◆ Collected data entries
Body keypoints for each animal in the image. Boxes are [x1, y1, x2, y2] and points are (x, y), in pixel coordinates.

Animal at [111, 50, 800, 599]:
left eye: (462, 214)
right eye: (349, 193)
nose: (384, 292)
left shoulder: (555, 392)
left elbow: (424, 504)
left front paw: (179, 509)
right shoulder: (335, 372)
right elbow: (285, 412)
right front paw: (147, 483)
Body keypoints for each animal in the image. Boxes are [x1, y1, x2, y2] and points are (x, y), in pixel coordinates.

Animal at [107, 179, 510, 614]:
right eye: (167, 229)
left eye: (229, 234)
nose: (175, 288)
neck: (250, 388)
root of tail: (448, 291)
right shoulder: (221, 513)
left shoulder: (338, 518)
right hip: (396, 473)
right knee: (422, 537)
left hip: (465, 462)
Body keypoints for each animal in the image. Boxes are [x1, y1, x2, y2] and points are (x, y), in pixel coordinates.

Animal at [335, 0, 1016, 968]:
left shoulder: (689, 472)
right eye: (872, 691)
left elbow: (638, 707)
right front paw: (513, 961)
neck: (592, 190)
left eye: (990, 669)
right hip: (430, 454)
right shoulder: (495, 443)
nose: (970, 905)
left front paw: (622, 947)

==

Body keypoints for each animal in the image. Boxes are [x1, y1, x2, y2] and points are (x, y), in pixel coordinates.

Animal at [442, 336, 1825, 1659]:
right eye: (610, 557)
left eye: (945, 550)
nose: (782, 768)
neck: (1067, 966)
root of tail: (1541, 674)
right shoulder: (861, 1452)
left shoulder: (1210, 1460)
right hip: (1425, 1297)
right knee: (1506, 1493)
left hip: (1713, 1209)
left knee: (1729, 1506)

◆ What the task asks
When the line with "right eye: (610, 557)" is reached in the data above, begin copying, and stop after the line with "left knee: (1729, 1506)"; copy each line exactly, both ends included.

◆ Output below
right eye: (610, 557)
left eye: (945, 550)
nose: (782, 768)
neck: (1067, 966)
root of tail: (1541, 674)
right shoulder: (861, 1452)
left shoulder: (1210, 1460)
right hip: (1425, 1297)
right knee: (1506, 1493)
left hip: (1713, 1209)
left knee: (1729, 1506)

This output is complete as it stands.